_Task requirements_: Give back every line of the material below exactly, but no images.

_Data shown_:
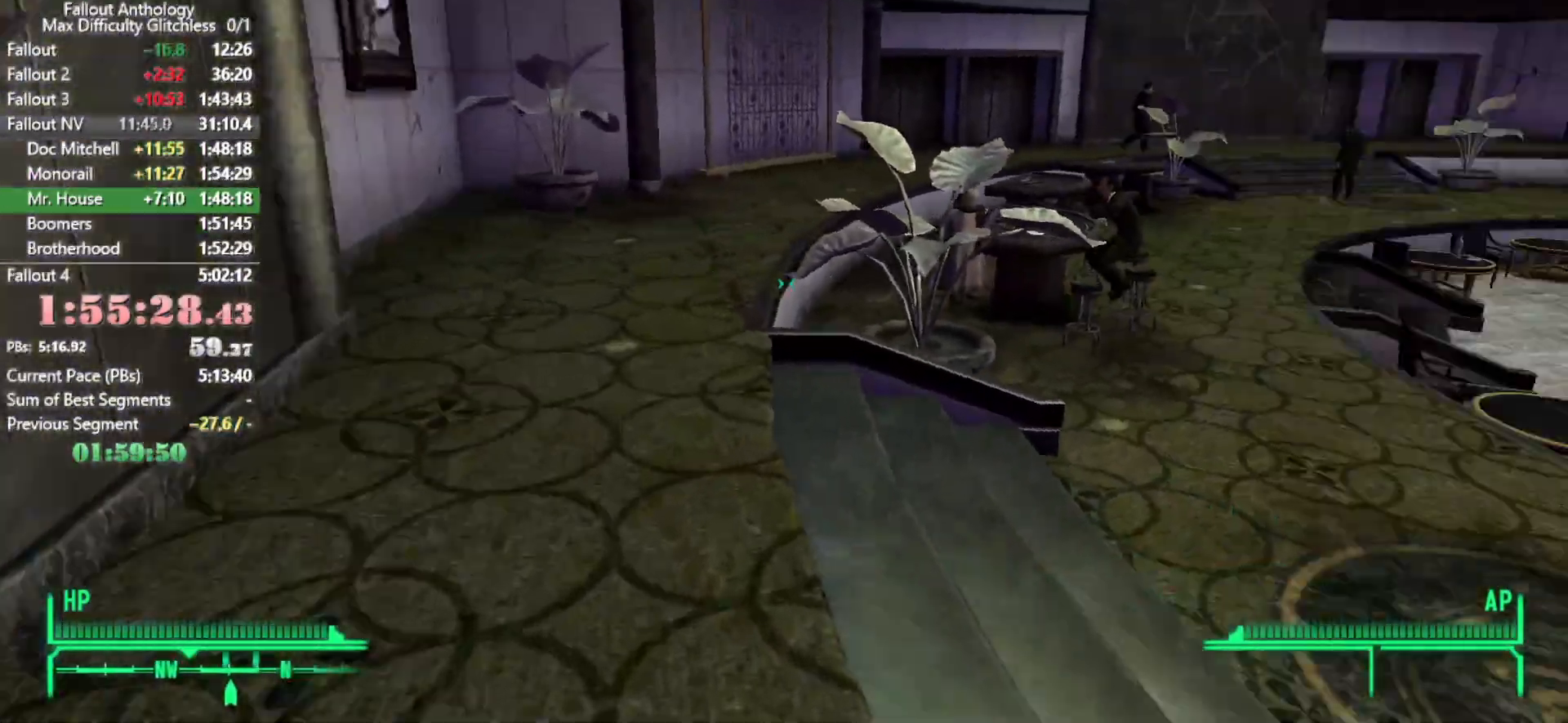
{"keys": ["w"], "mouse": [], "events": [[16, "mouse_right", "down"], [16, "w", "up"], [116, "mouse_right", "up"], [116, "w", "down"]]}
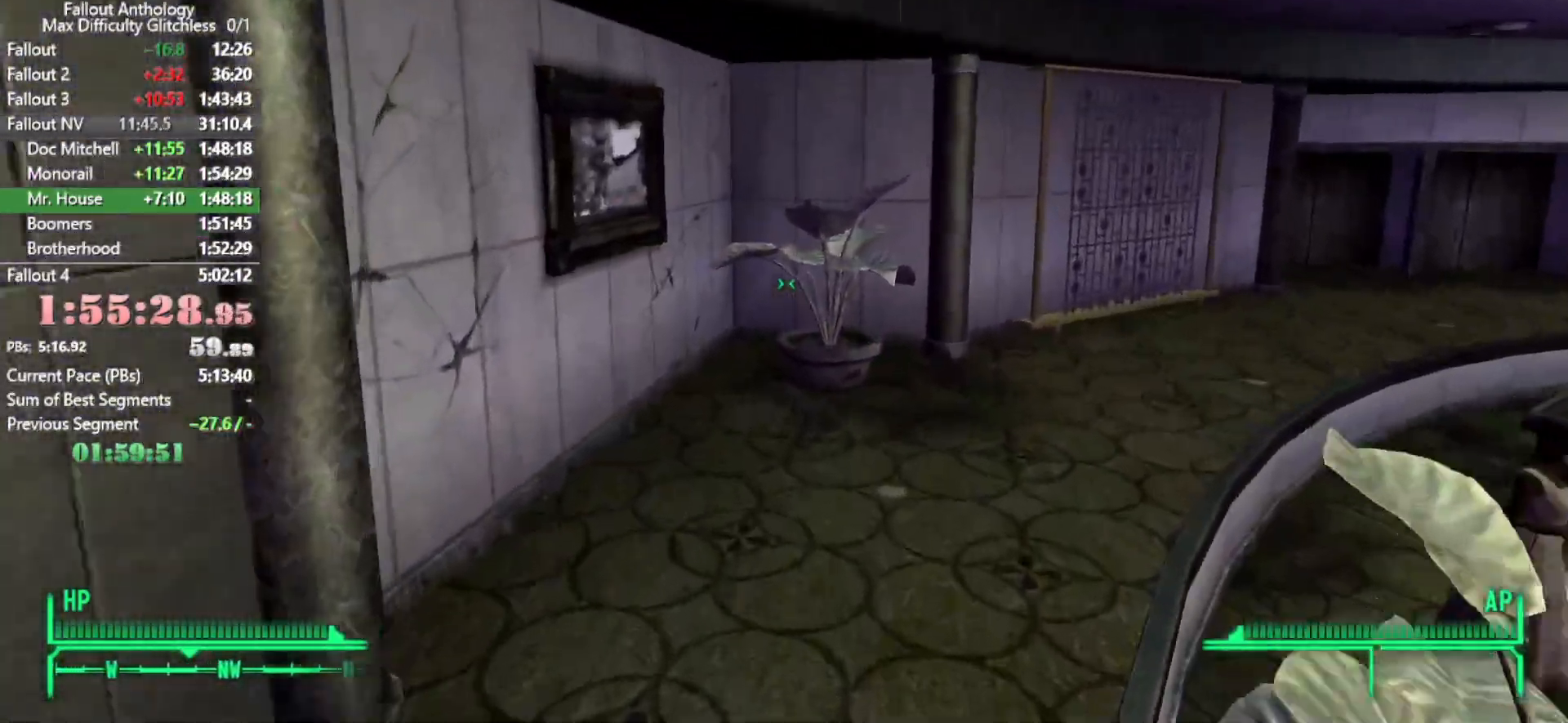
{"keys": ["w"], "mouse": [], "events": []}
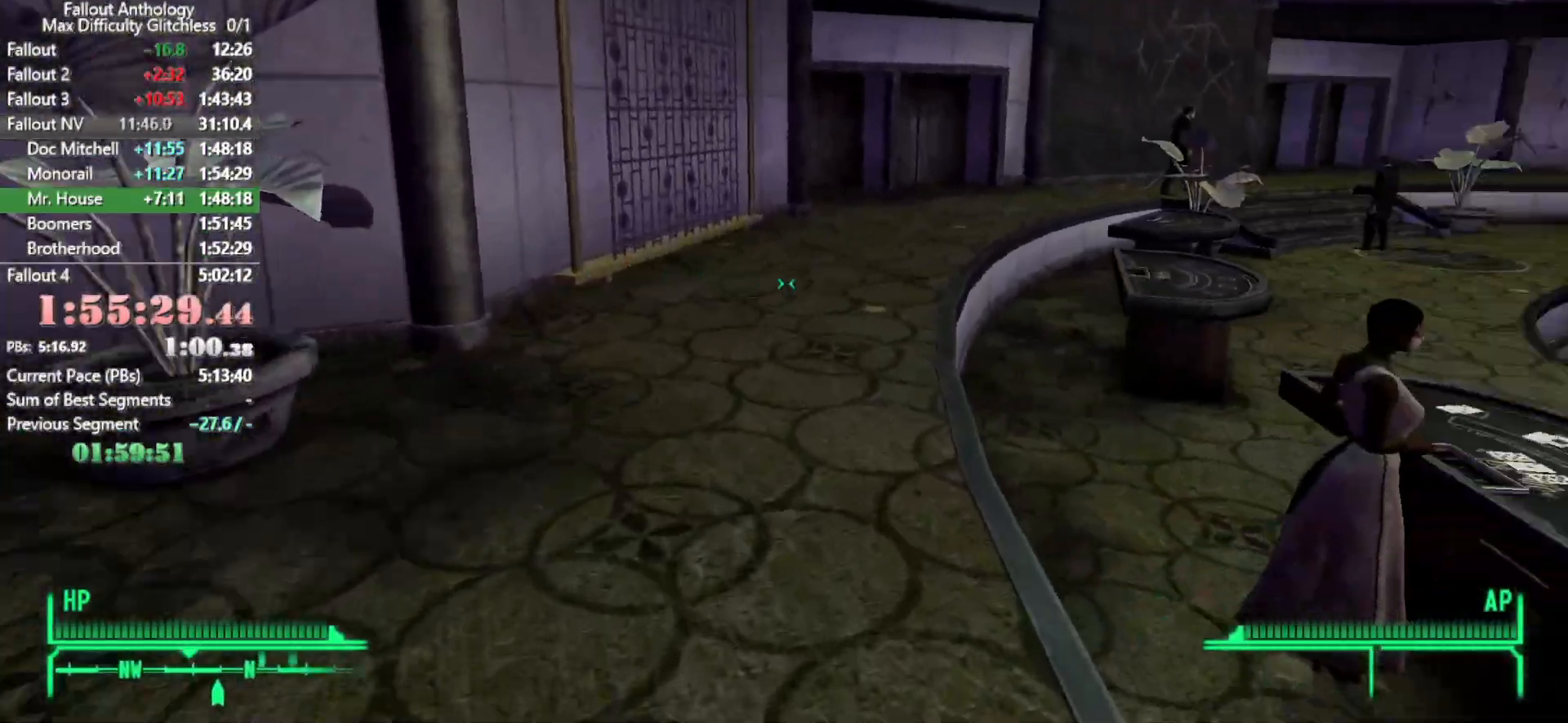
{"keys": ["w"], "mouse": [], "events": [[50, "w", "up"], [150, "w", "down"]]}
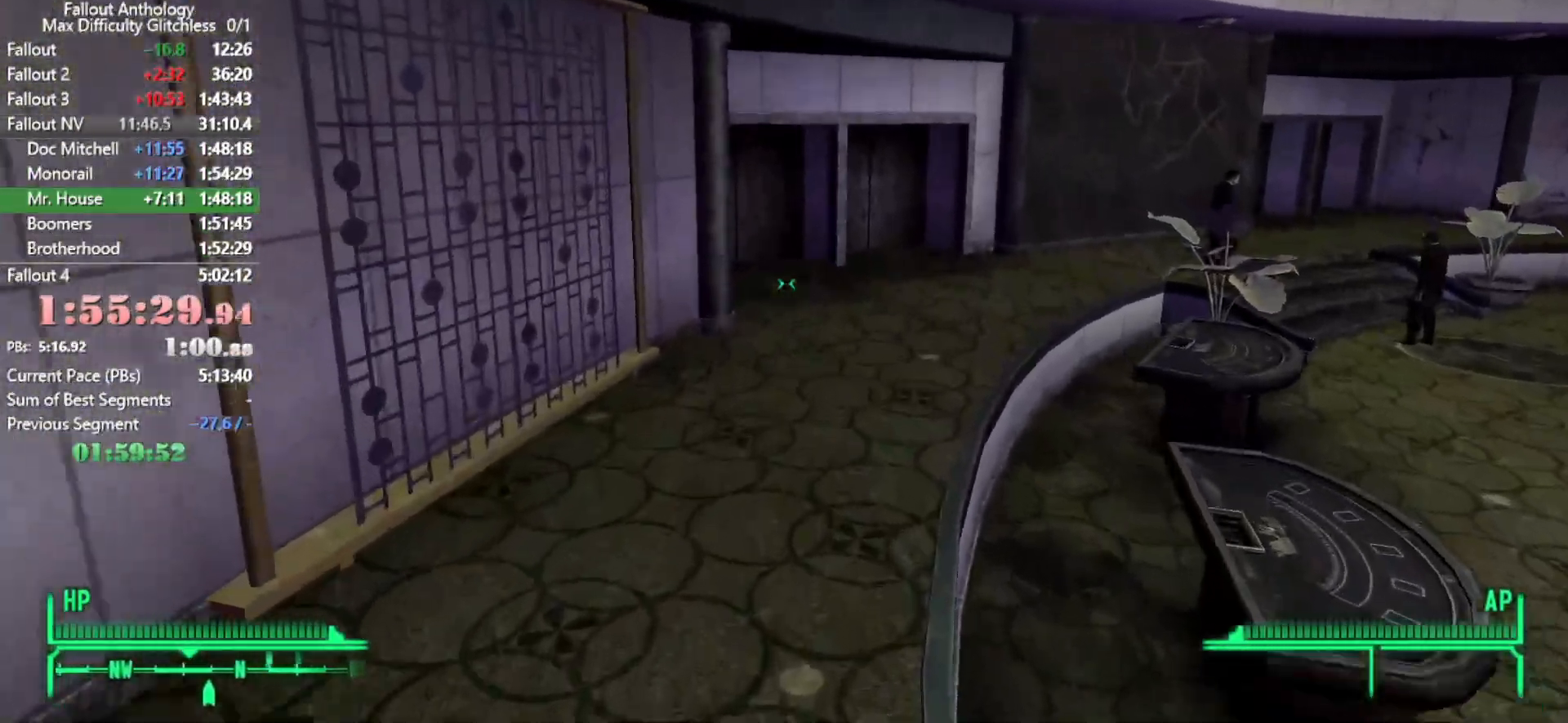
{"keys": ["w"], "mouse": [], "events": []}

_Result of the task_:
{"keys": ["w"], "mouse": [], "events": [[16, "mouse_right", "down"], [16, "w", "up"], [116, "mouse_right", "up"], [116, "w", "down"]]}
{"keys": ["w"], "mouse": [], "events": []}
{"keys": ["w"], "mouse": [], "events": [[50, "w", "up"], [150, "w", "down"]]}
{"keys": ["w"], "mouse": [], "events": []}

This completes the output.